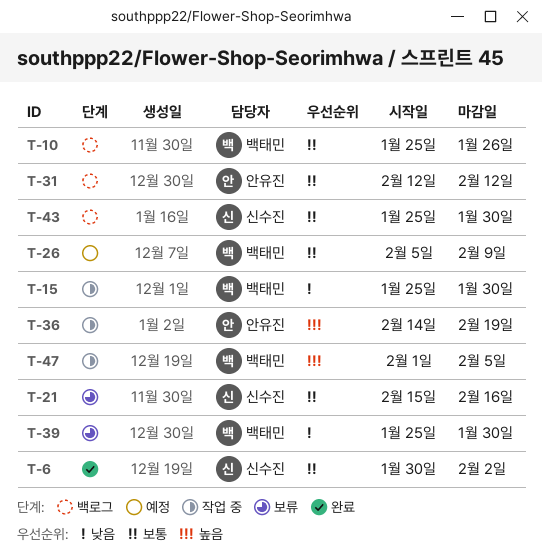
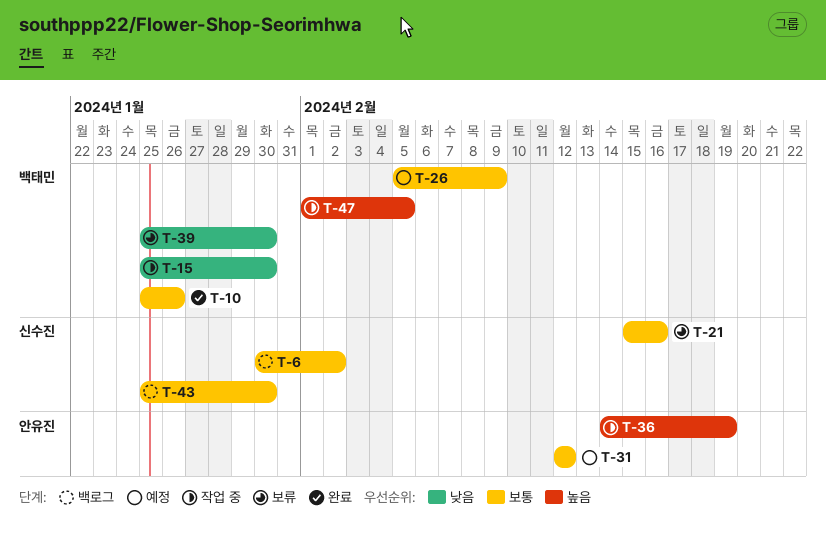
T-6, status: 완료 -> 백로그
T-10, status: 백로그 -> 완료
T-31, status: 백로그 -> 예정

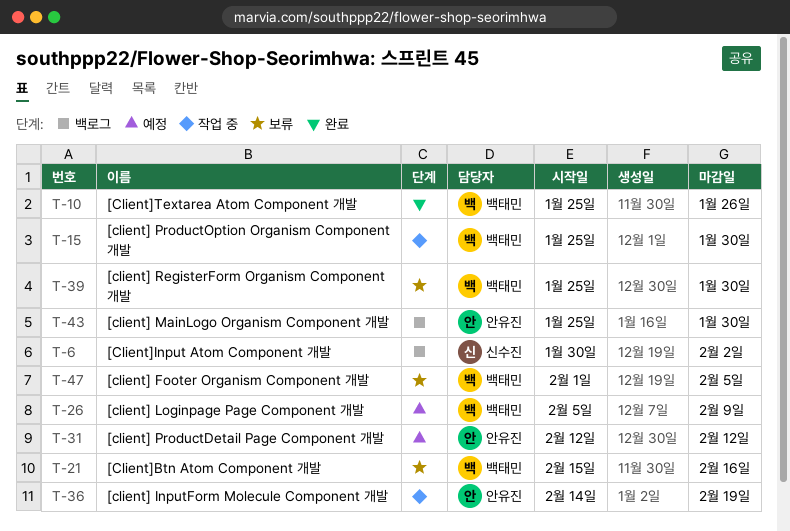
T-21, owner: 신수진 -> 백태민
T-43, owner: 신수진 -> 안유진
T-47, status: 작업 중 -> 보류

★ ★ ★

» TO DO
Down to the last line, return the entries above exactly, with no pictures.

» RESPONSE BELOW
T-6, status: 완료 -> 백로그
T-10, status: 백로그 -> 완료
T-31, status: 백로그 -> 예정

T-21, owner: 신수진 -> 백태민
T-43, owner: 신수진 -> 안유진
T-47, status: 작업 중 -> 보류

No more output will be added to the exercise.